--- START ---
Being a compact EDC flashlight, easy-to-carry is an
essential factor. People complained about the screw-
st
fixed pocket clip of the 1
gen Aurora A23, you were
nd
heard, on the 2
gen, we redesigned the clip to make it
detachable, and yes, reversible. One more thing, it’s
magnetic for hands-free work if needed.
--- END ---
**TASK GOAL**
Print every record above exactly as it appears.

**RESPONSE BOX**
Being a compact EDC flashlight, easy-to-carry is an
essential factor. People complained about the screw-
st
fixed pocket clip of the 1
gen Aurora A23, you were
nd
heard, on the 2
gen, we redesigned the clip to make it
detachable, and yes, reversible. One more thing, it’s
magnetic for hands-free work if needed.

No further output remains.